Electronic Thesis and Dissertation Repository

Thesis Format



Doctor of Philosophy


Applied Mathematics


Today many brokerage firms use computer algorithms to make trade decisions, submit orders, and manage orders after submission. This algorithmic trading is required to maximize execution speed and so minimize the cost, market impact and risk associated with trading large volumes of securities. Traders place orders to buy or sell a given amount of a security for a specific price on an exchange. These buy and sell orders accumulate in the `order book' until they either find a counter-party for execution or are canceled. All participants can also issue market orders to buy or sell at the best available prices; these orders are immediately executed on a `first come first serve' basis.

Using high frequency trading (HFT) data on the Toronto Stock Exchange, provided by the TMX Group, we explore a data driven model to detect a form of high frequency price manipulation -- known as spoofing. A spoofer manipulates prices by placing limit orders which they do not intend to be executed in order to mislead other traders about the available volume of shares. The hope is that this will cause prices to move in their favor. We show that a generalized form of volume imbalance is associated with price movements and this can be manipulated by spoofing strategies. The literature argues spoofing strategies are detrimental to the integrity of markets and new models are necessary for regulators to combat them.

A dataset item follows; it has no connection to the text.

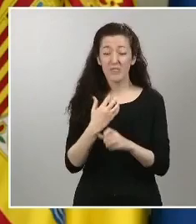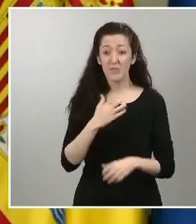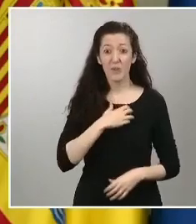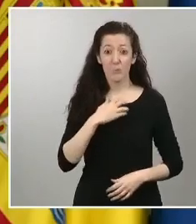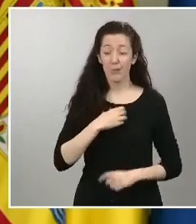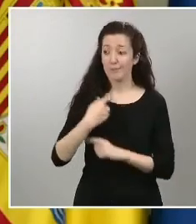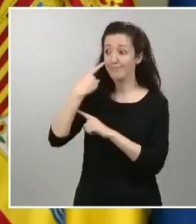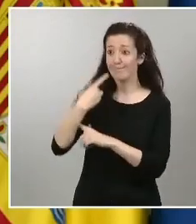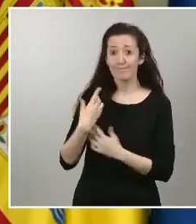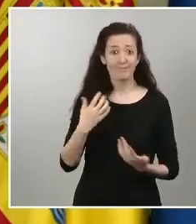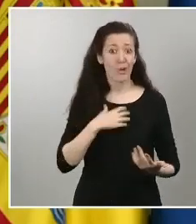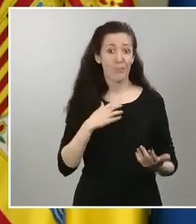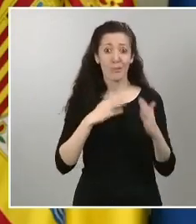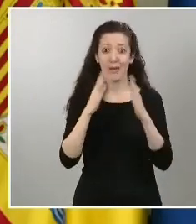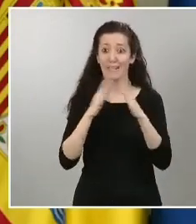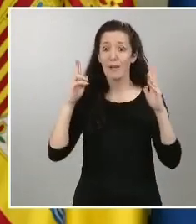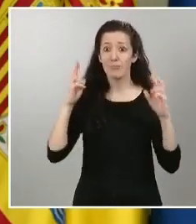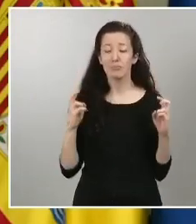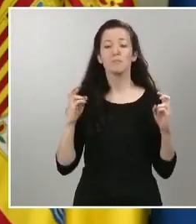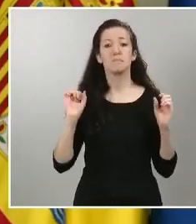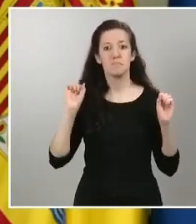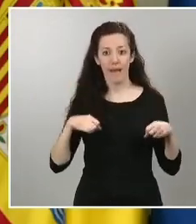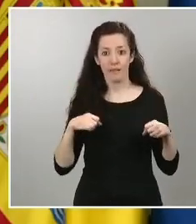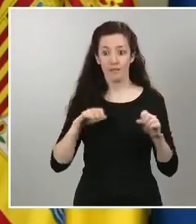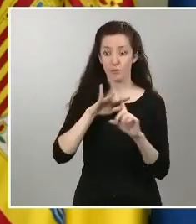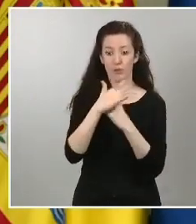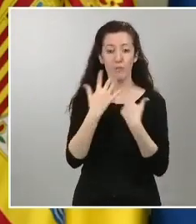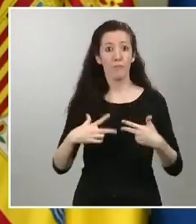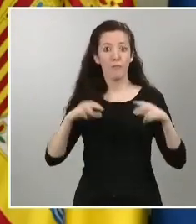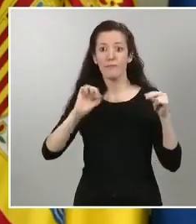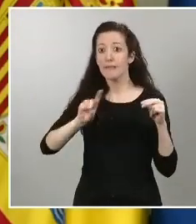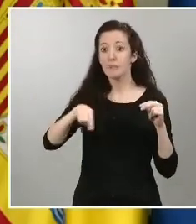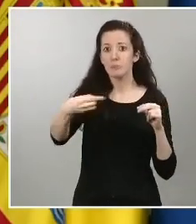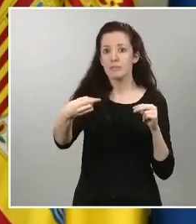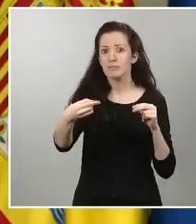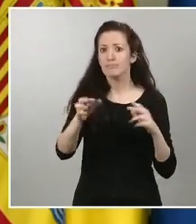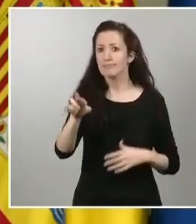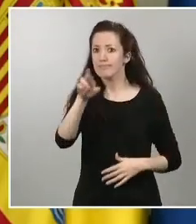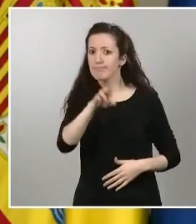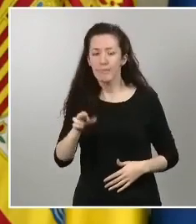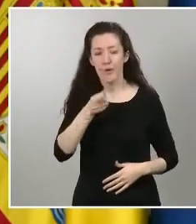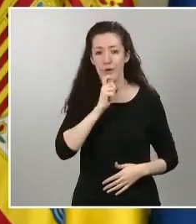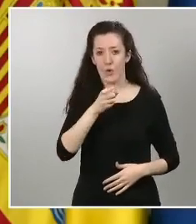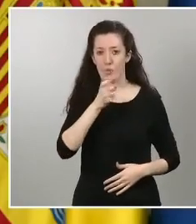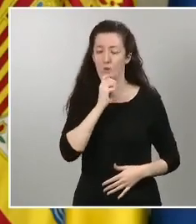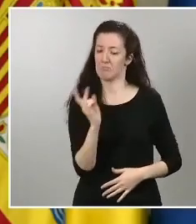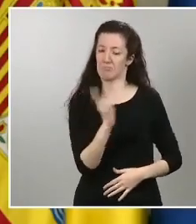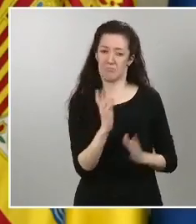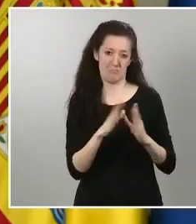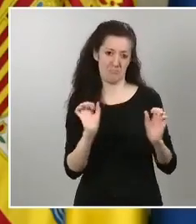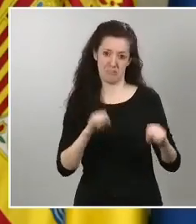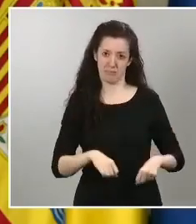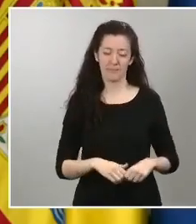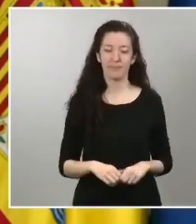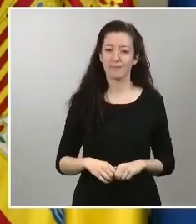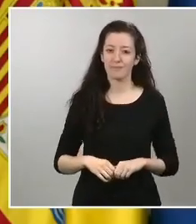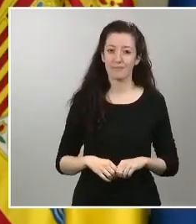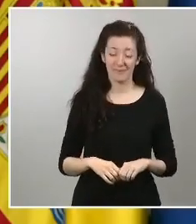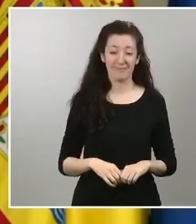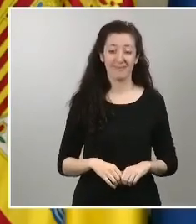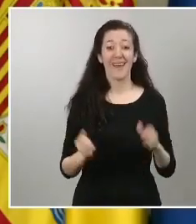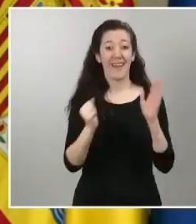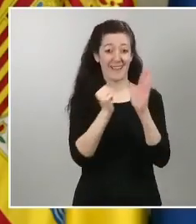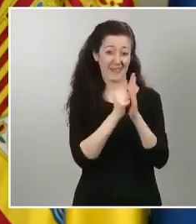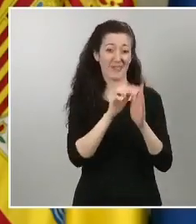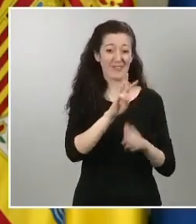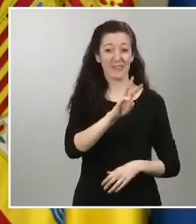a desempeñar también he de decirles que la devolución de estas horas debe de cumplir como saben ustedes con el artículo 34 del estatuto de los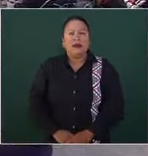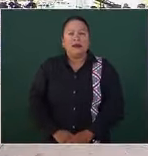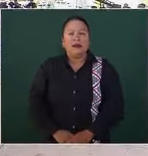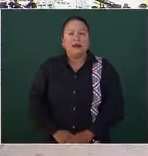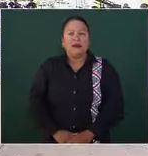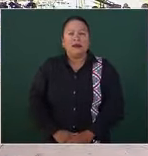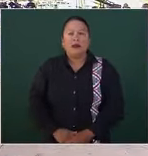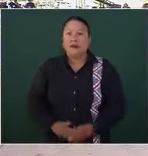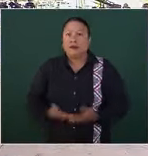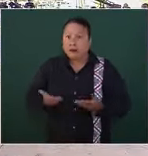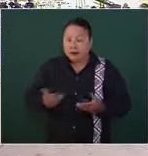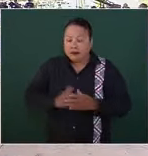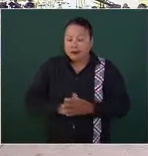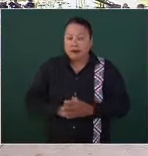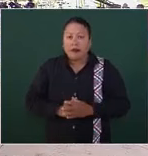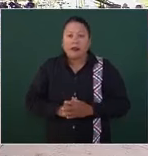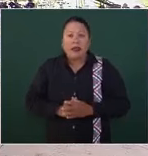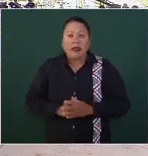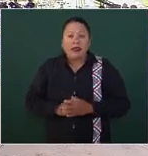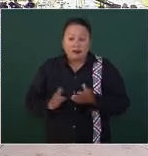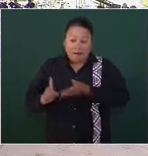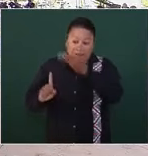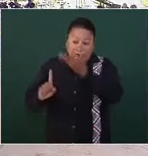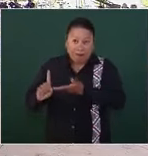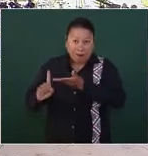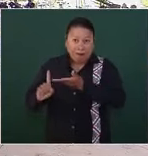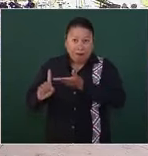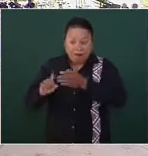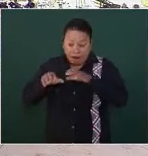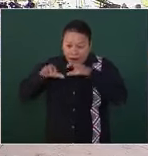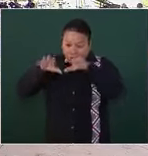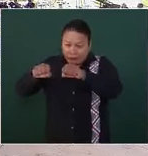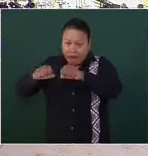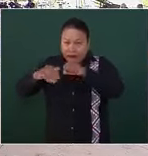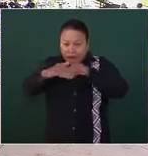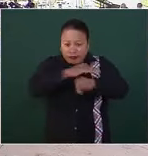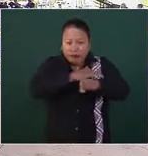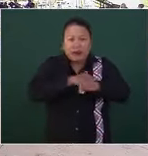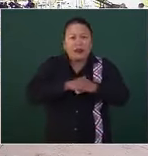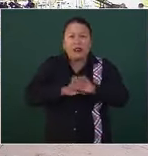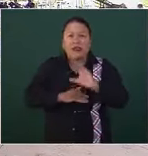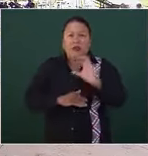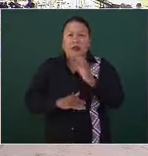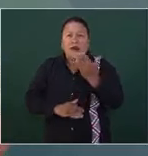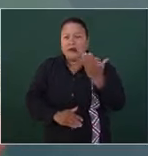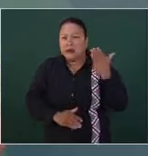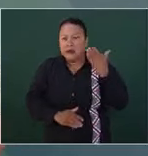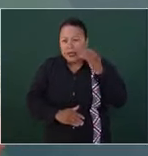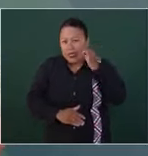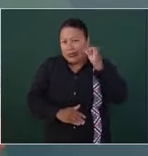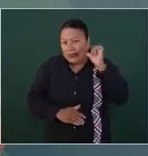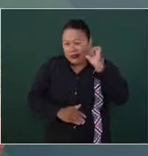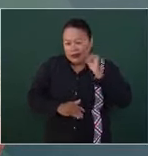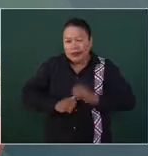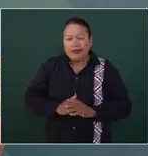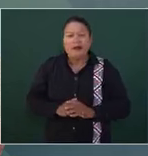Bien, esta persona que fue detenida el día de ayer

The size of the data sets we use definitely qualify for the moniker `Big Data'. The limit order book must be constructed each time an order arrives for a particular stock. This process is implemented on a distributed data system using Pyspark since it would be impossible to do so, efficiently, on a local machine. We discuss some issues and complications that arise from working with very large data sets of this type.

We define a generalized volume imbalance as the weight in a convex combination of two price change distributions which forms our price change model. Price changes for different stocks happen at different time scales. We remedy this issue by comparing stocks on time intervals over which they all have the same variance in their price change distributions. Statistical and goodness of fit tests using Cramer's V statistic and Kullback–Leibler divergence, respectively, are implemented to validate our model across a large collection of stocks. The model is then used to test the sensitivity of the limit order book to spoofing and derive relationships between the spoofer's constraints and their optimal decisions. These results could then be implemented by regulators as a way to flag periods of the trading day where market conditions make spoofing possible as a means to improve market surveillance.

Summary for Lay Audience

Price manipulation is detrimental to the integrity of financial markets. Price manipulation strategies have always existed, but, since the adoption of computer systems, new forms of price manipulation are emerging. In the past traders manipulated prices by injecting false or misleading information into the market in order to capitalize from resulting price movements and high frequnecy trading is not immune to these tactics. Traders can `spoof' the market by strategically commiting specific orders to an exchange to buy or sell a set number of shares while actually never intending to allow their order to be executed. The idea is that other traders can see these spoofing orders, act on this misleading information, and move prices in the spoofer's favour. Using high frequency order data on the Toronto Stock Exchange, provided by the TMX Group, we explore a data driven stock price model which is influenced by the orders arriving to the exchange. From our model we can calculate the average costs associated with a spoofer's optimal decisions to manipulate the market. We analyze this decision process to gain insights into how regulators can combat this type of illegal trade behaviour.